Altersrefom: Nationalrat ohne Gespür

Die Altersvorsorgereform hat schlechte Karten, wenn sich die Nationalratsversion durchsetzt.

Von: SGB, VPOD, PK-Netz

Der Nationalrat ist in seiner heutigen Debatte zur Altersreform 2020 stehengeblieben. Damit gefährdet er das ganze Projekt, denn seine Lösung ist nicht mehrheitsfähig.

Der Nationalrat beharrt bei der Altersvorsorge 2020 auf Rentenalter 67 für alle und verweigert weiterhin bessere AHV-Renten. Die grosse Kammer will den mit der Senkung des Umwandlungssatzes bewirkten Rentenabbau einzig mit Massnahmen in der kränkelnden zweiten Säule angehen. Das wäre gerade für Leute mit tiefen Einkommen sowie KMU viel zu teuer. Zudem dauert es zu lange, bis sich diese Massnahmen auch wirklich positiv im Portemonnaie der Betroffenen voll niederschlagen. Völlig quer in der Landschaft steht die vom Nationalrat beschlossene Vorlage, die zu Rentenalter 67 führen soll. Sollte sich der Nationalrat in der Differenzbereinigung durchsetzen, sind ein Referendum und der Absturz der Reform unausweichlich.

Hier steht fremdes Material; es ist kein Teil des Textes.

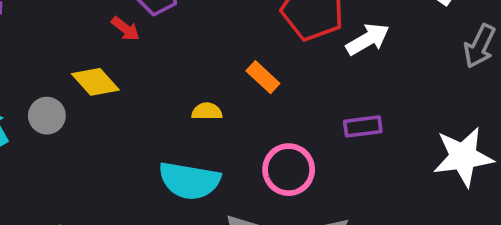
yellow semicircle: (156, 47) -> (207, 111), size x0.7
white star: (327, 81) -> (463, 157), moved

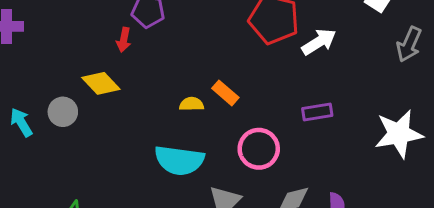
red arrow: (125, 29) -> (124, 40), turned 65
orange rectangle: (263, 77) -> (225, 93), moved

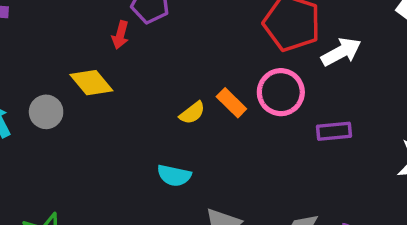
yellow semicircle: (192, 104) -> (192, 113), turned 140
pink circle: (259, 149) -> (281, 92), moved
cyan semicircle: (179, 160) -> (174, 176), size x0.6

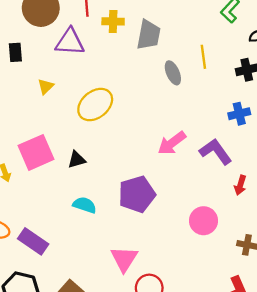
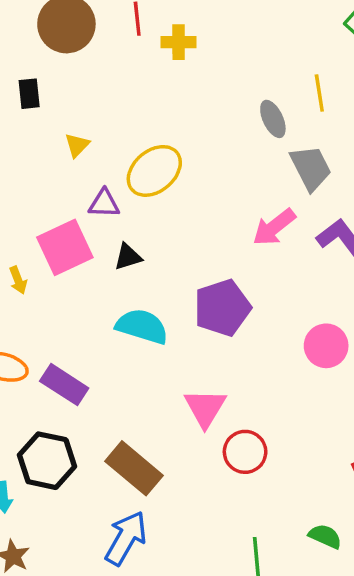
gray trapezoid: (149, 35) -> (311, 168), moved, turned -36
purple triangle: (70, 42) -> (104, 204), moved, size x0.7
cyan semicircle: (85, 205) -> (142, 326), size x1.4

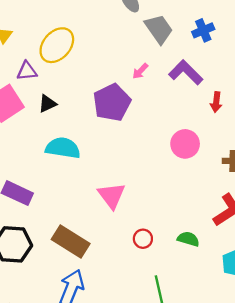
pink arrow: (274, 227) -> (140, 71), size x0.6
purple pentagon: (222, 308) -> (112, 103), moved
red circle: (245, 452) -> (143, 239), moved, size x0.7
green semicircle: (325, 536) -> (188, 239), moved

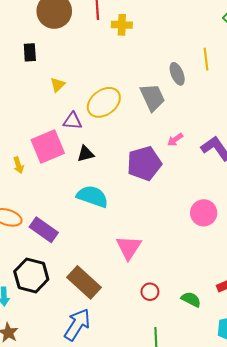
gray trapezoid: (159, 29) -> (153, 97), moved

Eine Zustimmung zur Reform, die mit der Erhöhung des Frauenrentenalters einen nur schwer verdaulichen Brocken enthält, ist für die Gewerkschaften nur dann eine Option, wenn der Nationalrat auf den Ständeratskurs einschwenkt, der einen AHV-Zuschlag von 840 Franken im Jahr für Neurentnerinnen und Neurentner enthält. Der Entscheid des SGB zur Altersvorsorge 2020 fällt an einer ausserordentlichen Delegiertenversammlung am 24. März, 6 Tage zuvor werden der VPOD und die Unia beraten.

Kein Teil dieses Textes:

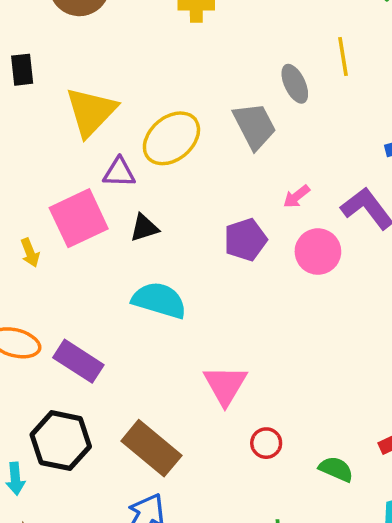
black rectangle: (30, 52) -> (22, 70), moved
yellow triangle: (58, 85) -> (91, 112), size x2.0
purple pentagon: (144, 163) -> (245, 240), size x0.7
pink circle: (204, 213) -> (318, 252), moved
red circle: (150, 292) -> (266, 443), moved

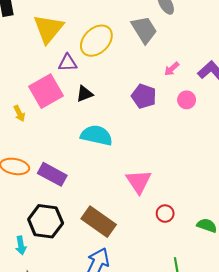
purple pentagon: (245, 240) -> (144, 96), turned -30
pink circle: (318, 252) -> (187, 100), size x0.7

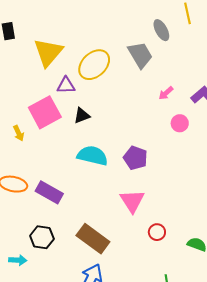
purple pentagon: (144, 96) -> (135, 158), moved
black hexagon: (46, 221) -> (42, 237), size x0.7
cyan arrow: (21, 245) -> (18, 260), turned -78

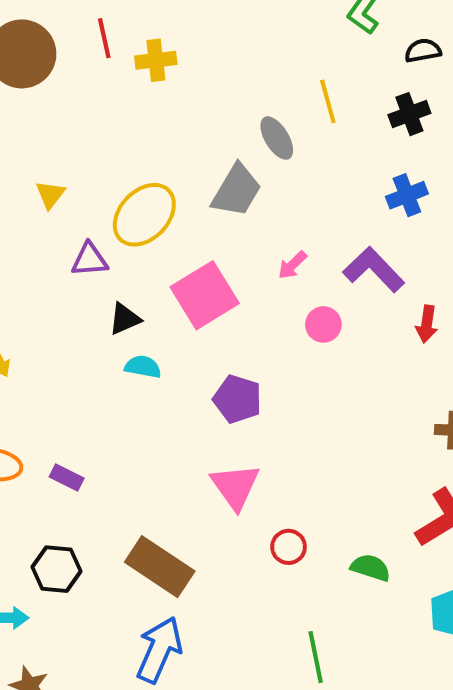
yellow triangle: (48, 52) -> (50, 195), size x0.5
gray trapezoid: (140, 55) -> (236, 190), turned 64
pink square: (45, 112) -> (205, 295), moved
cyan semicircle: (92, 156) -> (143, 367), moved, size x0.6
purple rectangle: (49, 192) -> (67, 478), size x0.6

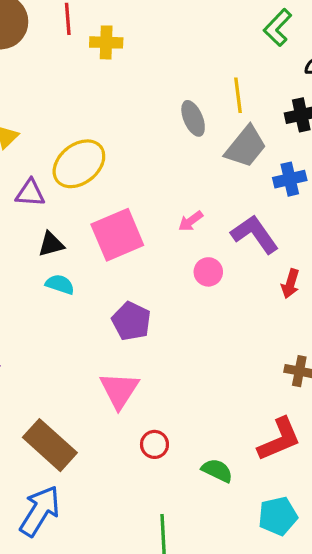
gray trapezoid: (236, 190) -> (246, 147), moved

Auch das gewerkschaftliche PK-Netz geisselt den Nationalratsentscheid als verfehlt: «Die grosse Kammer setzt auf ein Pferd, das immer mehr lahmt.» Dies gelte insbesondere im Angesicht weiter sinkender Umwandlungssätze. In den umhüllenden Pensionskassen, in denen 85 Prozent der Arbeitnehmenden versichert sind und in denen der Mindestumwandlungssatz nicht gilt, sind die Umwandlungssätze im freien Fall. Beispiele? Die Pensionskasse der Ruag hat den Umwandlungssatz von 6,4 Prozent (2012) auf 4,56 Prozent (2018) gesenkt; die BVK ging im selben Zeitraum von 6,65 auf 4,86 Prozent hinunter.